L’exposition « Children of Compost » du Drawing Lab Paris : quand l’art raconte le réchauffement climatique.

Le Drawing Art Lab

Parce que l’art se fait souvent le reflet d’une époque, certains artistes se sont emparés du phénomène du réchauffement climatique, et le racontent, de dénoncent, ou simplement l’exposent à travers leur sensibilité. 

Si de grandes institutions telles que le Musée d’Orsay ont choisi d’accorder une place plus importante aux rapports entre l’art et la nature (exposition les origines du Monde), d’autres initiatives se mettent en place, comme en témoigne l’exposition Children of Compost au Drawing art Lab.   

Le Drawing Art Lab, rendre sa place au dessin :

Centre d’art privé à vocation philanthropique « assurer la diffusion du dessin contemporain auprès de tous les publics », le drawing art lab fut voulu par sa fondatrice, Christine Phal, comme un lieu d’expérimentation et de production du dessin. Il décline ses activités sous plusieurs formes : des expositions, La drawing factory, dont le but est de stimuler la production contemporaine de dessin, et Le drawing now art fair, la première foire d’art contemporain exclusivement dédié au dessin en Europe.  Parisienneries vous propose de découvrir l’exposition Drawing Power, children of compost, élaborée en partenariat avec le FRAC Picardie. 

Le mot de la commissaire d’exposition :

Véritable trace a la fois physique et mentale du disegno originel, le dessin est la technique idéale de l’expression de concepts pour les artistes. C’est justement cette plasticité et cette adaptabilité du médium qui ont motivé la commissaire de l’exposition, Joana P. R Neves a sélectionner ces oeuvres pour symboliser les modifications climatiques dont nous sommes les témoins. 

« Le dessin crée des formes et des représentations […] nous avons besoin de ces nouvelles représentations pour imaginer autrement et ainsi changer notre rôle sur la planète : la façon dont on conçoit la vie et la façon dont on la réalise » 

L’expérimentation est de mise dans la sélection des artistes : certes, des oeuvres dessinées sont présentes, mais également tout un tas d’oeuvres qui, dans leur rapport au dessin, témoignent de la modification du rapport au vivant et à la nature « ainsi, du rassemblement de données à des interventions sur des sites, le dessin prend le rôle d’interface pour proposer de nouvelles représentations du vivre ensemble ». 
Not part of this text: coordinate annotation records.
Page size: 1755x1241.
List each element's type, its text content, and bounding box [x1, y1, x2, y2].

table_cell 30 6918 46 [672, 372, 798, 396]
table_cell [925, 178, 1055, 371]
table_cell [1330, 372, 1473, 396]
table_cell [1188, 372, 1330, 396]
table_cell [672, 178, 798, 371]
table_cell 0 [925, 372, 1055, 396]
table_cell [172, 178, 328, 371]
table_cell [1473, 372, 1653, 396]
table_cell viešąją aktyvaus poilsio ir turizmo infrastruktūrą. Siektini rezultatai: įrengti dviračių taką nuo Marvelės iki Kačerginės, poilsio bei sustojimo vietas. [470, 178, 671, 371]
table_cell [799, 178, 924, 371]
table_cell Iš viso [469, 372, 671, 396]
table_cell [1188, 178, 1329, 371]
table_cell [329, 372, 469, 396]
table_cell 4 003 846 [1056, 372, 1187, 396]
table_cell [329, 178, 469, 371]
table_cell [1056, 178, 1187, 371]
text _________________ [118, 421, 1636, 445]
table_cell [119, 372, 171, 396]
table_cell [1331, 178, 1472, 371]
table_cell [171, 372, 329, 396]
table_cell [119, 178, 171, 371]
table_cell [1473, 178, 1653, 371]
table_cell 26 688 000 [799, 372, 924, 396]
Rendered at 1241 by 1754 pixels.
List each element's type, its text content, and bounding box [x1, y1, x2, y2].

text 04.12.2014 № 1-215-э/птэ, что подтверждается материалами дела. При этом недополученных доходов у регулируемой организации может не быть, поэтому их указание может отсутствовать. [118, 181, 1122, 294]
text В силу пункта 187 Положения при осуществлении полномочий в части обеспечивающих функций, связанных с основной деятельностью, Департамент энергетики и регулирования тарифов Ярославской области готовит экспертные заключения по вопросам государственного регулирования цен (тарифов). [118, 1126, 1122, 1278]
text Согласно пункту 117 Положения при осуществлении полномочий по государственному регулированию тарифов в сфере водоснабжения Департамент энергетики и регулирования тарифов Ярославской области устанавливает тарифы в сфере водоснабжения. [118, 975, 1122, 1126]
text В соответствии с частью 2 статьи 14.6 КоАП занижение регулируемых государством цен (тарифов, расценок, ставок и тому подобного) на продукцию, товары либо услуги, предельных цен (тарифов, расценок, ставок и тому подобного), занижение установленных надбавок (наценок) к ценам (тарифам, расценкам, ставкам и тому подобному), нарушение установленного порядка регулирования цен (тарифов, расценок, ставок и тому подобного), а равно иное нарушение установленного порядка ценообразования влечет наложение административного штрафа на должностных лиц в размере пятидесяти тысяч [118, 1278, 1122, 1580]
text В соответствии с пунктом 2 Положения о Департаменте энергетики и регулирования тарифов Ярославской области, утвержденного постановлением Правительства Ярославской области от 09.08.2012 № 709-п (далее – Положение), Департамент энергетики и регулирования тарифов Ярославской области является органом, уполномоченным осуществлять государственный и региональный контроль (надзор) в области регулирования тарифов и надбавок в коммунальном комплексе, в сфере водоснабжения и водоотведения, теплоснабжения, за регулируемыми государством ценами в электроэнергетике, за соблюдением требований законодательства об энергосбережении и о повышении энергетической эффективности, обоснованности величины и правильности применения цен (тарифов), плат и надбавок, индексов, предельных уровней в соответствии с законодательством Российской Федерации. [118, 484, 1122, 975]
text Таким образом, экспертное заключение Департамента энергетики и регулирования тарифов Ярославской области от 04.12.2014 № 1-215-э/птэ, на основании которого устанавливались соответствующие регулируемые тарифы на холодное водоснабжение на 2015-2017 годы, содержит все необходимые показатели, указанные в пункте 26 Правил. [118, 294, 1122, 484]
Une même technique pour plusieurs réalités :

Le dessin, au coeur de l’exposition, illustre le thème du rapport au monde et au vivant. S’il s’agit du thème principal, il existe autant d’artistes que de visions de cette réalité. Ces différents points de vue en font d’ailleurs la richesse, puisque, à la manière des ontologies de Philippe Descola, chaque peuple et civilisation possède son propre rapport à la nature.

Dessiner un rapport au monde :  

Ainsi, nous avons d’abord été immergés dans l’univers de la famille Kowspi : venant de Nouvelle Papouasie, ce père et son fils ont choisi de s’intéresser à la représentation des ses anciens mythes. Le style, traditionnel, se veut tel une transcription des récits oraux liés à la nature qui ont marqué les deux individus. Ces artistes ont donc tenté, par la pratique du dessin, de coucher sur le papier des traditions orales ancestrales, afin, peut être, d’assurer leur pérennité. 

L’exposition, axée sur l’écologie, traite également de nos relations avec les êtres vivants, notre rapport à la terre, ainsi qu’au monde qui nous entoure. Dans la même veine que la famille Kowspi, Emily Lazerwitz, artiste originaire d’Angleterre, a produit une oeuvre interrogeant notre rapport au langage et au sacré. En supprimant tous les mots modifiés à cause de traductions de la Bible de Jérusalem, l’artiste a récité, lors d’une performance, les rares mots de la Bible restés inchangés au cours du temps. Ainsi, elle remet en question le biais interprétatif auquel les traductions, et par extension, le langage, sont sujets. D’une approche plus philosophique cette fois, l’exposition nous pousse à la réflexion quant au monde dans lequel nous vivons, ainsi qu’à la manière dont notre langage le façonne au quotidien. 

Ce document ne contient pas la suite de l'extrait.